Mercoledì 24 Aprile 2024

Coronavirus, la fretta è una cattiva consigliera

Domenico Arcuri, il commissario all’emergenza, ha riportato ieri un dato che non ci saremmo mai immaginati, almeno fino a qualche tempo fa.  «Tra l’11 giugno 1940 e il 1° maggio 1945 – ha detto – a Milano sono morti sotto i bombardamenti della seconda guerra mondiale duemila civili. In cinque anni. In due mesi, in Lombardia per il Coronavirus sono morti 11.851 civili, cinque volte di più».  E’ un confronto impressionante, e purtroppo inesatto per difetto, perché i morti in Lombardia sono stati almeno il doppio. Solo a Bergamo, le vittime reali di Coronavirus sono il quintuplo di quelle ufficiali.
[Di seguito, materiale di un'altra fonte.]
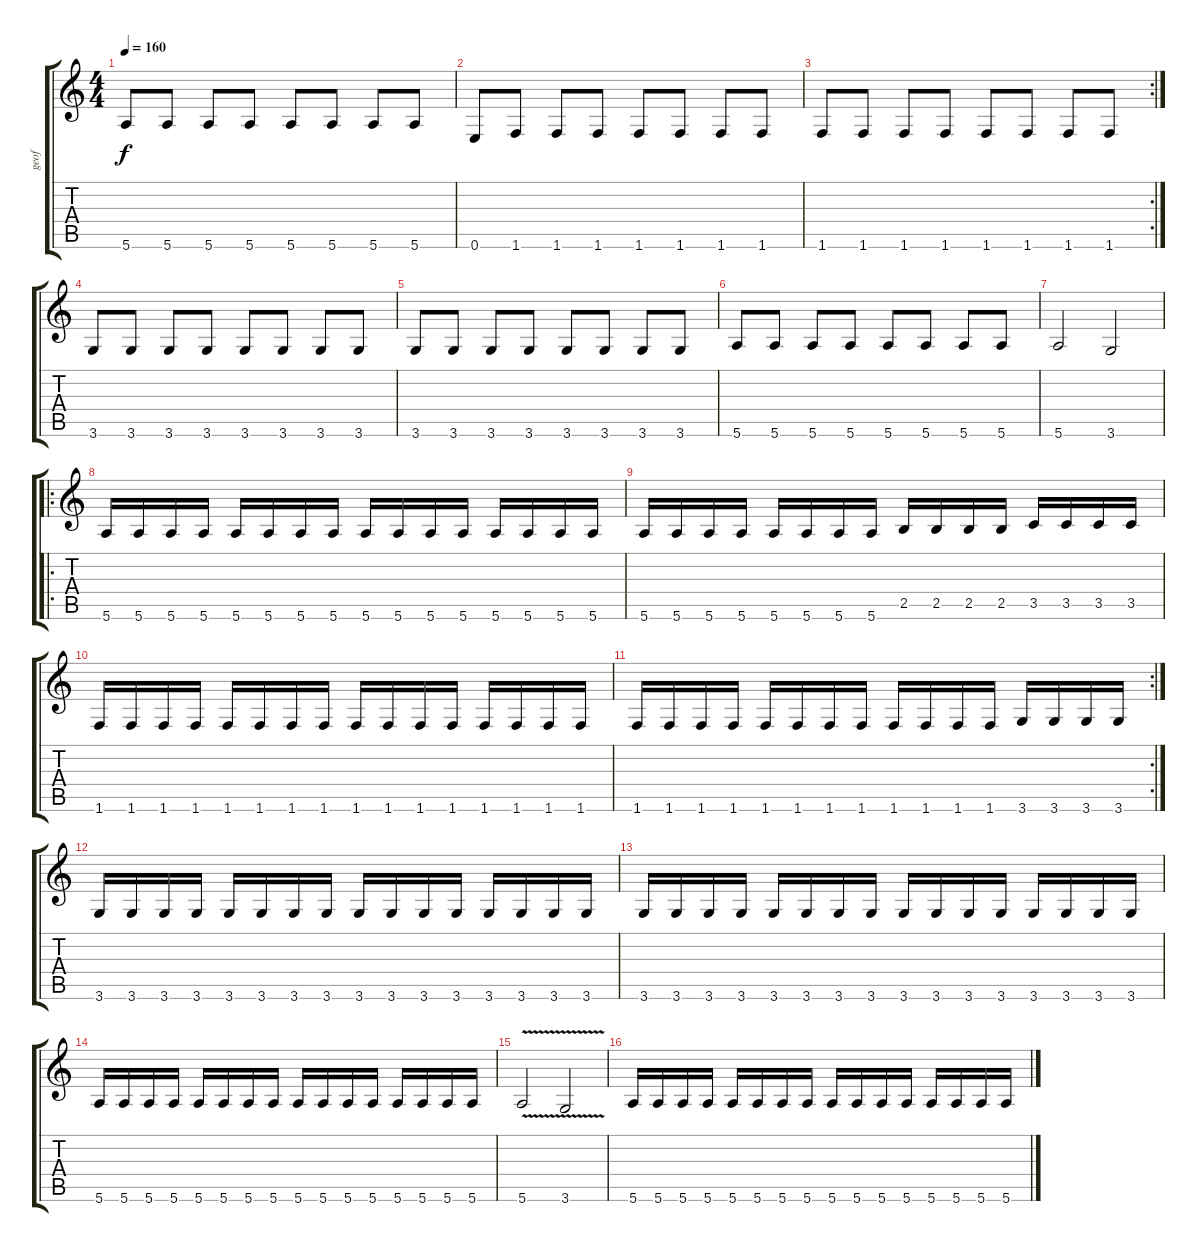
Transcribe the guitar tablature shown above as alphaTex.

Va aggiunto che le bombe non sono contagiose e la guerra, quando finisce, finisce. Questo virus invece è molto contagioso e la sua fine non è nota. Uno studioso israeliano al quale sono affidate importanti questioni di sicurezza, il matematico Isaac Ben Israel, sostiene che scomparirà a settanta giorni dalla sua apparizione, e voglia Iddio che sia così. Ma, in mancanza di riscontri, i dati sui contagi e sui morti ci dicono che una certa smania di riaprire subito tutto (o quasi) è quantomeno azzardata. Come ha detto il presidente dell’Emilia-Romagna Stefano Bonaccini, ripartire è vitale ma non possiamo permetterci di farlo se non in condizioni di una ragionevole sicurezza, che adesso ancora non abbiamo.
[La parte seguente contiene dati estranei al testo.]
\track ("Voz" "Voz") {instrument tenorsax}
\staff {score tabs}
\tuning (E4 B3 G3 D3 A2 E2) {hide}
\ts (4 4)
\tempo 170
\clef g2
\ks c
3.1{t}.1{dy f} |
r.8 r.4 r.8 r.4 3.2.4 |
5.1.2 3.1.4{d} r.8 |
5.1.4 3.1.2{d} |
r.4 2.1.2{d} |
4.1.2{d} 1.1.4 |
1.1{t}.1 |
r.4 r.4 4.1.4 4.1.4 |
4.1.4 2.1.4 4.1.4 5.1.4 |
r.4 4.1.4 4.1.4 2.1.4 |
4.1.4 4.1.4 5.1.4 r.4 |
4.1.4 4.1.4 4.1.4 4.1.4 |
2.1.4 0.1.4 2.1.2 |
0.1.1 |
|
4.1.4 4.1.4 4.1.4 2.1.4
E non si tratta solo di salvare vite umane (pur se basterebbe quello): si tratta anche di tutelare davvero – davvero! – aziende e posti di lavoro. «Dobbiamo capire che è clamorosamente sbagliato – ha detto ieri Arcuri – comunicare un conflitto tra salute e ripresa economica. Senza la salute e la sicurezza, la ripresa economica durerebbe come un battito di ciglia». Direi che lo capisce anche un bambino, ma purtroppo c’è chi non capisce. Colpisce ad esempio che le pressioni per riaprire al più presto vengano dalla Lombardia, la regione più martoriata del mondo; che vengano dal suo governatore, lo stesso che fino a pochi giorni fa accusava Roma di non avere chiuso abbastanza; e che vengano da quegli imprenditori della Bergamasca che dovrebbero riflettere su quanto è costato non fermarsi prima.

«Quanta fretta ma dove corri, dove vai», cantava Edoardo Bennato. Non siamo così ingenui da non capire quanti danni abbia fatto, alle aziende e agli esseri umani, questo lockdown. Ma non è questione di ingenuità, e non è neanche questione di “primum vivere”. E’ questione di realismo. E anche di lungimiranza.